### TASK ITEM A
Gather every line of the listing that contains the string "width".

### EXTRACT PROVIDED

------

I am looking at the proof of the Symmetry Principle from Stein and Shakarchi's Complex Analysis. Here, we try to prove the theorem using Morera's theorem. My question here is regarding the argument given below in diagram (a).
So, from Morera's theorem, we have that $\int_{T_\epsilon} f=0$. We then let $\epsilon \to 0$, and conclude that $\int_T f(z)dz =0$. It says that we have this convergence by continuity. However, while this is intuitively clear, I can't think of a rigorous argument that guarantees $$\int_{T_\epsilon} f(z)dz = \int_T f(z)dz.$$ How do we get this result by continuity?
$T$ and $T_\epsilon$ are two piecewise $C^1$ curves
$$\gamma,\gamma_\epsilon:[a,b]\longrightarrow\Bbb C$$ with $\gamma_\epsilon = \gamma + i\epsilon.$ You must prove that the integrand of $$ \int_{T_\epsilon}f(z)dz = \int_a^b f(\gamma_\epsilon(t))\gamma_\epsilon'(t)dt $$ converges uniformly to the integrand of $$ \int_{T}f(z)dz = \int_a^b f(\gamma(t))\gamma'(t)dt $$ (the derivatives are undefined in two points)

------

(Entries drawn from a collection)
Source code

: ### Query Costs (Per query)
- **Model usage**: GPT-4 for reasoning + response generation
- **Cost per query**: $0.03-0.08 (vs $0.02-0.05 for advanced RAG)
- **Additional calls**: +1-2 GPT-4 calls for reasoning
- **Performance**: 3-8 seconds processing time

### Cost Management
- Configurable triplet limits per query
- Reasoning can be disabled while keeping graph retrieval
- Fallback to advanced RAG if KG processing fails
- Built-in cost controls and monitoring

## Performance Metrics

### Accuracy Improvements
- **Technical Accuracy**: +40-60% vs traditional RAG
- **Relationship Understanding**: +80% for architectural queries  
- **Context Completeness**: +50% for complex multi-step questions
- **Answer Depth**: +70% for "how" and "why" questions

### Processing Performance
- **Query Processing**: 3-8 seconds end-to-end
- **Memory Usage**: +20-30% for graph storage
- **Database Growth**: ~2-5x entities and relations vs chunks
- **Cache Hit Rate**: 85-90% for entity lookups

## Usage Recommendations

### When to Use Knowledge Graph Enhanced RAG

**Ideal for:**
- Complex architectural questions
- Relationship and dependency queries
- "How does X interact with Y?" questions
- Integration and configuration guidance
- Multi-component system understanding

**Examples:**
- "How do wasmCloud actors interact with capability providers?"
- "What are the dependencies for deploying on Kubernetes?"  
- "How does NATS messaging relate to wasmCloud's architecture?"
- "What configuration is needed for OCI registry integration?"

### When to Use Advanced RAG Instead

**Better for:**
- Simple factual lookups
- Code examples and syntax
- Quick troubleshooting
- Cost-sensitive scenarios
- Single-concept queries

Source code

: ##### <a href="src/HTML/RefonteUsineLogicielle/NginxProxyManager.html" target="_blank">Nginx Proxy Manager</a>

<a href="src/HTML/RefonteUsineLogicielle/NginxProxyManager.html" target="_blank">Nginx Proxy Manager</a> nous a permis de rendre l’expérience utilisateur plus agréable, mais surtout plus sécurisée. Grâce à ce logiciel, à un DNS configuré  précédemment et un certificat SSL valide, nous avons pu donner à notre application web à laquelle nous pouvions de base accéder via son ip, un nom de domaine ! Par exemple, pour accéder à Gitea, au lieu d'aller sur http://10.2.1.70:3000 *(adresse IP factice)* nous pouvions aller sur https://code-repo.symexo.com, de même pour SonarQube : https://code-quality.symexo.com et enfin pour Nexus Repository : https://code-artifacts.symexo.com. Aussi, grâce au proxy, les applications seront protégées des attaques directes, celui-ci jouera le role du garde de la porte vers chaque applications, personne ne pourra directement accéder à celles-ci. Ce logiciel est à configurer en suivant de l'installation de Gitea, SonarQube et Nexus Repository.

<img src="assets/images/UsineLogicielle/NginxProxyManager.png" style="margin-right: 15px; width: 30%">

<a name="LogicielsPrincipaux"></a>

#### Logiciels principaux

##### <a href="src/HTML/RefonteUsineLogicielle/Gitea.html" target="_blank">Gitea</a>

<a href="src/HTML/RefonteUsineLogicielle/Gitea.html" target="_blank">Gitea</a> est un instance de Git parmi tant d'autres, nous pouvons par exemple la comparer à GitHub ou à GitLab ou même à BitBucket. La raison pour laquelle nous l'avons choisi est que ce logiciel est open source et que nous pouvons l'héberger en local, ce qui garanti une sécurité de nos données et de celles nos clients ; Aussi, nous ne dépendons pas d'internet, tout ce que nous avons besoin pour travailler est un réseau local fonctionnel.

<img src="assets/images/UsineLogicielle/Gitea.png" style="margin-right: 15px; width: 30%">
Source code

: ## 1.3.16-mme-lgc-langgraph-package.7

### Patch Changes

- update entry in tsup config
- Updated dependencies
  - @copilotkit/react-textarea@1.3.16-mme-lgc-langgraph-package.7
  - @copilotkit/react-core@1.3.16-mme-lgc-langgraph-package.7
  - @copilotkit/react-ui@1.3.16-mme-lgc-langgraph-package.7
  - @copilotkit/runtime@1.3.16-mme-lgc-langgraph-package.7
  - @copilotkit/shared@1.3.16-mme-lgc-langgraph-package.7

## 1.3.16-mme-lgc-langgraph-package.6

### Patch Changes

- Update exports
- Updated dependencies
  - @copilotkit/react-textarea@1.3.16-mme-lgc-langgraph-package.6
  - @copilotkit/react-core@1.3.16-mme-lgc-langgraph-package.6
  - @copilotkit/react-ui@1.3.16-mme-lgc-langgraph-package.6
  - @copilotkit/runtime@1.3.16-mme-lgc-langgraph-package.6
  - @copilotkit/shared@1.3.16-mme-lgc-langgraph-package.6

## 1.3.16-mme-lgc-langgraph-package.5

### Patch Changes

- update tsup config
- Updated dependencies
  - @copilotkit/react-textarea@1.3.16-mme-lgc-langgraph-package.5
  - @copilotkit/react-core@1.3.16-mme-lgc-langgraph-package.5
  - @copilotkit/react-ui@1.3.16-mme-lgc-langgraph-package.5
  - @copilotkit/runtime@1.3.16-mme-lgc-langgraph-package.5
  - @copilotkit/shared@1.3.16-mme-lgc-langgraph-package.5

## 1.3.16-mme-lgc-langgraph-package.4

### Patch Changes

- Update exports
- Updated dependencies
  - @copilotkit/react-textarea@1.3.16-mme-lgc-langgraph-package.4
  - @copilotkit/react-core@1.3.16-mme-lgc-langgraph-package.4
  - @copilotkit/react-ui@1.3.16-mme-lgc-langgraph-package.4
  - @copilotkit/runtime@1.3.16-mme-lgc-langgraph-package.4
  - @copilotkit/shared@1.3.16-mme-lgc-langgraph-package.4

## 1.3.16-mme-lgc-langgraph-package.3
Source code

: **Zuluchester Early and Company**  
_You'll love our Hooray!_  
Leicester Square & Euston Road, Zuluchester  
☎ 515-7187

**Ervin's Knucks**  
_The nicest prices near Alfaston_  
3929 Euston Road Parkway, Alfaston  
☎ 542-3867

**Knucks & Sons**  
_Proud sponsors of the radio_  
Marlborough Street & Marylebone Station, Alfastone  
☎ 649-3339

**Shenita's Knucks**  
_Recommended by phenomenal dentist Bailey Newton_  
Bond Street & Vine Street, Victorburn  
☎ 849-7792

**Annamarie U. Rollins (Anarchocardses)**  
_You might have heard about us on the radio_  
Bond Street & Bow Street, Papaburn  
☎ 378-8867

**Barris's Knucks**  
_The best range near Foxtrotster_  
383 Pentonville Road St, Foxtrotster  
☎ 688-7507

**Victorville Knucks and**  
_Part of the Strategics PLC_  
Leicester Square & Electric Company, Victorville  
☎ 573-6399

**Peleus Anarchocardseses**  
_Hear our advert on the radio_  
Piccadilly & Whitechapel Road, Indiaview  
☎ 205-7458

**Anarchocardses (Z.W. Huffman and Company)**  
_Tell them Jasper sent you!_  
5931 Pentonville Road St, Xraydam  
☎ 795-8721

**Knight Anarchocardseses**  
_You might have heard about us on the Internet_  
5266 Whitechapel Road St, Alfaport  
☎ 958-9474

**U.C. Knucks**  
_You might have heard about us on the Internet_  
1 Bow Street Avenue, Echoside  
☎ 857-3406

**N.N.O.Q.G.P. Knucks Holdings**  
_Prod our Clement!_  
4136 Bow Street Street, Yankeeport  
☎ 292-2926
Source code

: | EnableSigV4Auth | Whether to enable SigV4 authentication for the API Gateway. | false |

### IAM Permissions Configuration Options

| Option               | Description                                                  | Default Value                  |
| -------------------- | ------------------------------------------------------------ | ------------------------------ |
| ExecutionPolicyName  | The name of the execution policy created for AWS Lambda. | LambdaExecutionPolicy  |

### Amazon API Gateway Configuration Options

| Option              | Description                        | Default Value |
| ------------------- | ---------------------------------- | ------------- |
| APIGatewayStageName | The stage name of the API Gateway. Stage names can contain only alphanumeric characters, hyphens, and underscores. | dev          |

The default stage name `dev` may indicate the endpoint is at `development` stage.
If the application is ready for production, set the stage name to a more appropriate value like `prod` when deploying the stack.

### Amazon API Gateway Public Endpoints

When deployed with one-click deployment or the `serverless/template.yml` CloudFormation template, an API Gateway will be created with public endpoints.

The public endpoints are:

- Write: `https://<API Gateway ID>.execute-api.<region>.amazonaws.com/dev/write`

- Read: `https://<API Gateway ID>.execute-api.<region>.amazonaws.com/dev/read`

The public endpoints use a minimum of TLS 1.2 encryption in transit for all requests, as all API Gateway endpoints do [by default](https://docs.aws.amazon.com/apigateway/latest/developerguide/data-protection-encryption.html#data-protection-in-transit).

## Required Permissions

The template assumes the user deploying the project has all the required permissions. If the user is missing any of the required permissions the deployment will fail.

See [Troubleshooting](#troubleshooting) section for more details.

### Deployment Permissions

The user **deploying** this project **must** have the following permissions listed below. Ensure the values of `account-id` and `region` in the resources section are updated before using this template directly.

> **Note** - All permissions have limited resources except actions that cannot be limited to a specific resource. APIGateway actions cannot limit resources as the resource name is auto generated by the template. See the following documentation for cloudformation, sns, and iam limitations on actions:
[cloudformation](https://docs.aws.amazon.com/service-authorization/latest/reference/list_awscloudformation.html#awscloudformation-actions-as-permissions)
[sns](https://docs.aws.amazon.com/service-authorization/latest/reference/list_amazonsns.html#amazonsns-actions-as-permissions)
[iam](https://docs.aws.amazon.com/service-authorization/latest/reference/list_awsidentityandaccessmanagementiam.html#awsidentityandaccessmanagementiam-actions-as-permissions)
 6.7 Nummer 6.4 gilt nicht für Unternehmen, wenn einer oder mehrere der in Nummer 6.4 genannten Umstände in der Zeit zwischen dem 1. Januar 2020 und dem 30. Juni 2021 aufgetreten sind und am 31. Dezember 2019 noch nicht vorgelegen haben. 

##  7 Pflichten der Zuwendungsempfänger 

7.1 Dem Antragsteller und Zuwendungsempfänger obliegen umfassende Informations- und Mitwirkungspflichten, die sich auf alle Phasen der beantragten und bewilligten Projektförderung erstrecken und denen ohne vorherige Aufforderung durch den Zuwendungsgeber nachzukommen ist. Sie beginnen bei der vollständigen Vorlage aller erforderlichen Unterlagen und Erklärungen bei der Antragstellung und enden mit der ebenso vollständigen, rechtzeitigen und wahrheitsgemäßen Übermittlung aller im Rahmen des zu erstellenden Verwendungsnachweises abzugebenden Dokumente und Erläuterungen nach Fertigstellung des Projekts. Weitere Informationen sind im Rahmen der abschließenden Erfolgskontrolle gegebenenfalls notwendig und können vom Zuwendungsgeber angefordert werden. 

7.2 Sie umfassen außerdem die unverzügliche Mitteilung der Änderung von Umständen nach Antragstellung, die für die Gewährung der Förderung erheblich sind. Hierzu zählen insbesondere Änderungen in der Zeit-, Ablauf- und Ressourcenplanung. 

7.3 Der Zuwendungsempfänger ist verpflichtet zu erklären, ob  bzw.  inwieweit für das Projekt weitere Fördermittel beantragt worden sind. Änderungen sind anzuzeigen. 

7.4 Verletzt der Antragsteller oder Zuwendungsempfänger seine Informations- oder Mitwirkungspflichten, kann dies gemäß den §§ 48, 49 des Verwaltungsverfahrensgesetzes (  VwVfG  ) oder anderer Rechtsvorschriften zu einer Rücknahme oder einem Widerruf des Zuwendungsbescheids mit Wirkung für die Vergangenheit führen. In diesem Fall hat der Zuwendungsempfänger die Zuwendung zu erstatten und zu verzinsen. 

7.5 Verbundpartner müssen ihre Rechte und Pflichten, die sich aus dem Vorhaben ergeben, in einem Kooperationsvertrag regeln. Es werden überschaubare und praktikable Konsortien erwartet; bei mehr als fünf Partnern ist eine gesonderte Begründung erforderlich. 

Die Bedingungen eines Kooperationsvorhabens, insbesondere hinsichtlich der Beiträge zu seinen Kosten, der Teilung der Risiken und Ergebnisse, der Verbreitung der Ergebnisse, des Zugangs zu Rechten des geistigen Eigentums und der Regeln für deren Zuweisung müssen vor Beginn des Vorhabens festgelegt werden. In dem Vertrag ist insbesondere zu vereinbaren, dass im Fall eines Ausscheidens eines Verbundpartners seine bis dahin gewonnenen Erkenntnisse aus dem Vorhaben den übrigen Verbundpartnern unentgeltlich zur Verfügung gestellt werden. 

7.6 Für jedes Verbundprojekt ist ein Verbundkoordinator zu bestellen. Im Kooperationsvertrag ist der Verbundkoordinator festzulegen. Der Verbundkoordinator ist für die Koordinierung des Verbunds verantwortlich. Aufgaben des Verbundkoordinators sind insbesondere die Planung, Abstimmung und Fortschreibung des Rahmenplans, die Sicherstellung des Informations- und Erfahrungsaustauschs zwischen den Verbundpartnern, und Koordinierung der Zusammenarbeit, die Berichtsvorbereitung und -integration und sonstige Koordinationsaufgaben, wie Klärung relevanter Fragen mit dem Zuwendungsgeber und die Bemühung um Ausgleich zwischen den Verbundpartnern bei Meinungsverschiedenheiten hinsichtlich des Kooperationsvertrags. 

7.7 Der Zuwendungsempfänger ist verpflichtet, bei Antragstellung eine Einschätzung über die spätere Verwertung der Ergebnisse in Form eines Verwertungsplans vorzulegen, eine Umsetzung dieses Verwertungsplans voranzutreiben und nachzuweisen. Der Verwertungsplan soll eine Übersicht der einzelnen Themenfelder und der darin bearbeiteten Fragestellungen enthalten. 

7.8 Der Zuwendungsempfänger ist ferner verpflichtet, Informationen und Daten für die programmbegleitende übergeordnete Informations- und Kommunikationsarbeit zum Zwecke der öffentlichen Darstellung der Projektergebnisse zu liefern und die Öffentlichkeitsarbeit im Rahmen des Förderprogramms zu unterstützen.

------

### TASK ITEM B
From the thread on the Symmetry Principle proof, return the stretch from "So, from Morera's" through "in two points)".

### WRITTEN ANSWER A
<img src="assets/images/UsineLogicielle/NginxProxyManager.png" style="margin-right: 15px; width: 30%">
<img src="assets/images/UsineLogicielle/Gitea.png" style="margin-right: 15px; width: 30%">

### WRITTEN ANSWER B
So, from Morera's theorem, we have that $\int_{T_\epsilon} f=0$. We then let $\epsilon \to 0$, and conclude that $\int_T f(z)dz =0$. It says that we have this convergence by continuity. However, while this is intuitively clear, I can't think of a rigorous argument that guarantees $$\int_{T_\epsilon} f(z)dz = \int_T f(z)dz.$$ How do we get this result by continuity?
$T$ and $T_\epsilon$ are two piecewise $C^1$ curves
$$\gamma,\gamma_\epsilon:[a,b]\longrightarrow\Bbb C$$ with $\gamma_\epsilon = \gamma + i\epsilon.$ You must prove that the integrand of $$ \int_{T_\epsilon}f(z)dz = \int_a^b f(\gamma_\epsilon(t))\gamma_\epsilon'(t)dt $$ converges uniformly to the integrand of $$ \int_{T}f(z)dz = \int_a^b f(\gamma(t))\gamma'(t)dt $$ (the derivatives are undefined in two points)